Que ce soit à la cérémonie des Césars, dans la rue, sur les murs ou sur les réseaux sociaux, cette année a été marquée par une accélération des luttes féministes en France. Un combat qui ne cesse de bousculer les habitudes profondément ancrées dans notre société patriarcale. Depuis sa création, Radio Parleur tend le micro à celles qui se battent pour obtenir enfin une véritable égalité entre femmes et hommes. Dans ce dossier de l’été, retrouvez une sélection de notre travail pour documenter et penser ce mouvement historique.

Au conseil de Paris, ce 24 juillet, elle a « explosé » : Alice Coffin, journaliste, militante LGBT et engagée de longue date dans les combats féministes, vient d’être élue au conseil de Paris. « La honte, la honte, la honte ! » s’écrie-t-elle. Plus bas dans la salle, Christophe Girard reçoit l’ovation de nombreux élus du conseil. La veille, l’adjoint à la culture, proche de la maire Anne Hidalgo, a annoncé sa démission après presque 20 ans de présence dans l’équipe municipale parisienne. En cause : ses liens avec l’écrivain Gabriel Matzneff accusé de pédophilie.

Il affirme ne pas être un proche de l’écrivain, ne plus supporter les accusations fausses à son encontre et les manifestations des associations féministes devant l’Hôtel de ville. Quelques jours plus tard un article du journal Médiapart viendra nuancer ses affirmations et rappeler l’existence de repas, payés par la ville, avec Gabriel Matzneff.

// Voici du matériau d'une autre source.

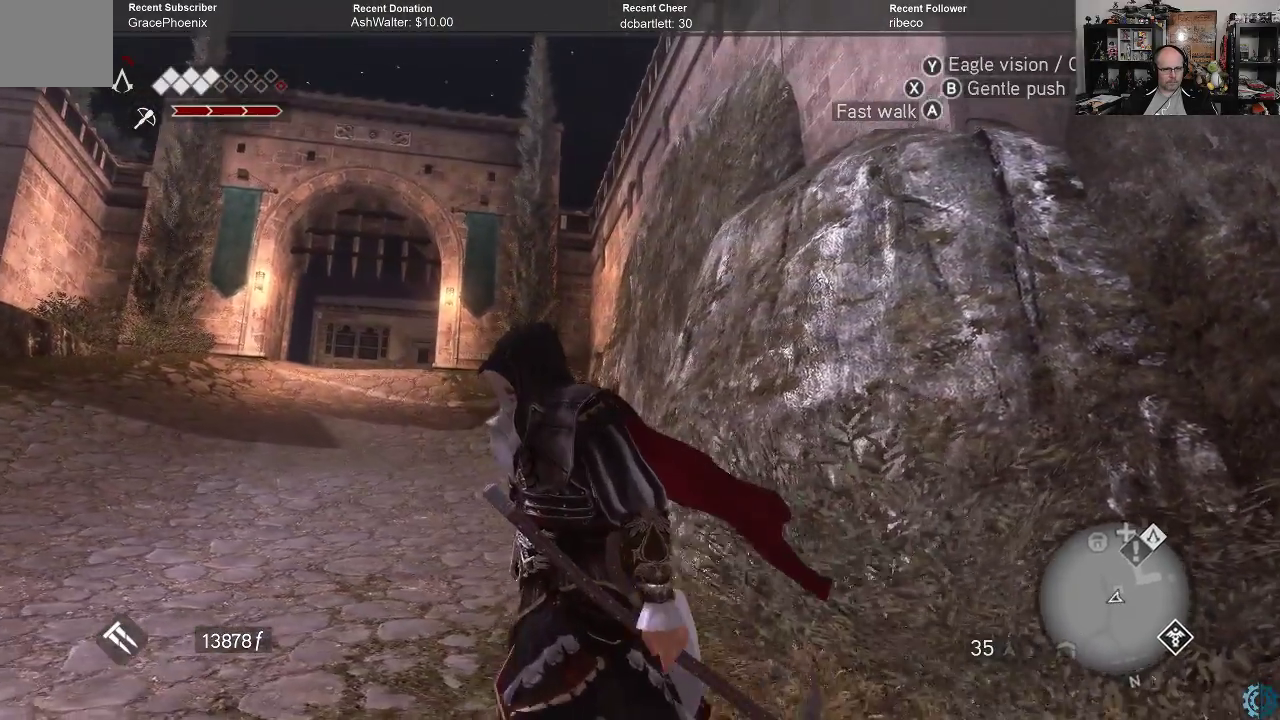
{"buttons": [], "left_stick": "left", "right_stick": "center", "events": [[500, "Y", "up"]]}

Cette épisode, s’il est avant tout politique marque l’importance prise par les enjeux du féminisme depuis les débuts du mouvement Me Too en 2016, suivis de très nombreuses mobilisations contre les violences faites aux femmes et pour l’égalité des droits. Plus que jamais, les enjeux du féminisme s’imposent maintenant à toute la société française et viennent remettre en cause les habitudes, les traditions et les inégalités d’un système qui n’en finit plus de se découvrir patriarcal.



Quatre reportages pour revivre les luttes féministes de l’année

Collages féministes contre les féminicides à Lille.
« On ne colle pas sur les maisons parce que les gens risquent de se sentir visés ». Photo : Lisa Giroldini pour Radio Parleur.À

À Paris, les femmes de chambre de l’hôtel Ibis en grève

Depuis maintenant plus d’un an, les femmes de chambre de l’hôtel Ibis-Batignolles, dans le XVIIème arrondissement de Paris sont en grève. Elles dénoncent la cadence effrénée imposée par leurs employeurs, les forçant à nettoyer trois chambres et demie par heure. Des conditions de travail qu’elles qualifient d’inhumaines. Le 12 septembre 2019 dernier, elles se sont rassemblées devant le cabinet de Marlène Schiappa, Secrétaire d’État à l’époque chargée de l’Égalité entre les femmes et les hommes. Un exemple de lutte pour un féminisme qui prend aussi en compte les personnes issues des minorités et des quartiers populaires.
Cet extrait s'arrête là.